+++ Source data +++
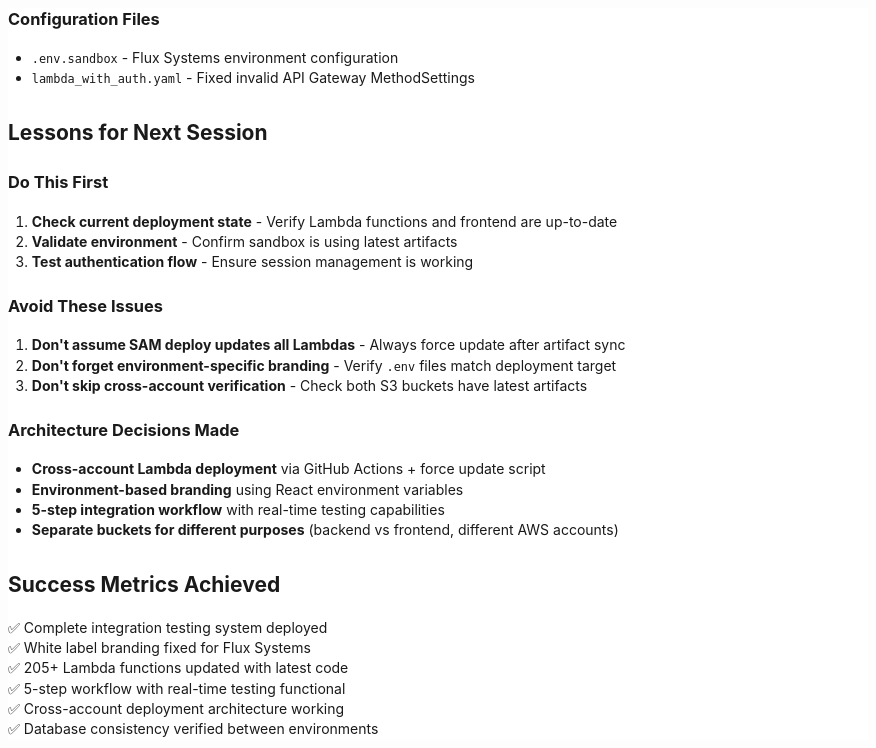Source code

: ### Configuration Files
- `.env.sandbox` - Flux Systems environment configuration
- `lambda_with_auth.yaml` - Fixed invalid API Gateway MethodSettings

## Lessons for Next Session

### Do This First
1. **Check current deployment state** - Verify Lambda functions and frontend are up-to-date
2. **Validate environment** - Confirm sandbox is using latest artifacts
3. **Test authentication flow** - Ensure session management is working

### Avoid These Issues
1. **Don't assume SAM deploy updates all Lambdas** - Always force update after artifact sync
2. **Don't forget environment-specific branding** - Verify `.env` files match deployment target
3. **Don't skip cross-account verification** - Check both S3 buckets have latest artifacts

### Architecture Decisions Made
- **Cross-account Lambda deployment** via GitHub Actions + force update script
- **Environment-based branding** using React environment variables
- **5-step integration workflow** with real-time testing capabilities
- **Separate buckets for different purposes** (backend vs frontend, different AWS accounts)

## Success Metrics Achieved
✅ Complete integration testing system deployed  
✅ White label branding fixed for Flux Systems  
✅ 205+ Lambda functions updated with latest code  
✅ 5-step workflow with real-time testing functional  
✅ Cross-account deployment architecture working  
✅ Database consistency verified between environments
+++
__Exercise instructions__. Can you quote all of the lines above verbatim, leaving out any pictures?

__Result for this exercise__.
Source code

: ### Configuration Files
- `.env.sandbox` - Flux Systems environment configuration
- `lambda_with_auth.yaml` - Fixed invalid API Gateway MethodSettings

## Lessons for Next Session

### Do This First
1. **Check current deployment state** - Verify Lambda functions and frontend are up-to-date
2. **Validate environment** - Confirm sandbox is using latest artifacts
3. **Test authentication flow** - Ensure session management is working

### Avoid These Issues
1. **Don't assume SAM deploy updates all Lambdas** - Always force update after artifact sync
2. **Don't forget environment-specific branding** - Verify `.env` files match deployment target
3. **Don't skip cross-account verification** - Check both S3 buckets have latest artifacts

### Architecture Decisions Made
- **Cross-account Lambda deployment** via GitHub Actions + force update script
- **Environment-based branding** using React environment variables
- **5-step integration workflow** with real-time testing capabilities
- **Separate buckets for different purposes** (backend vs frontend, different AWS accounts)

## Success Metrics Achieved
✅ Complete integration testing system deployed  
✅ White label branding fixed for Flux Systems  
✅ 205+ Lambda functions updated with latest code  
✅ 5-step workflow with real-time testing functional  
✅ Cross-account deployment architecture working  
✅ Database consistency verified between environments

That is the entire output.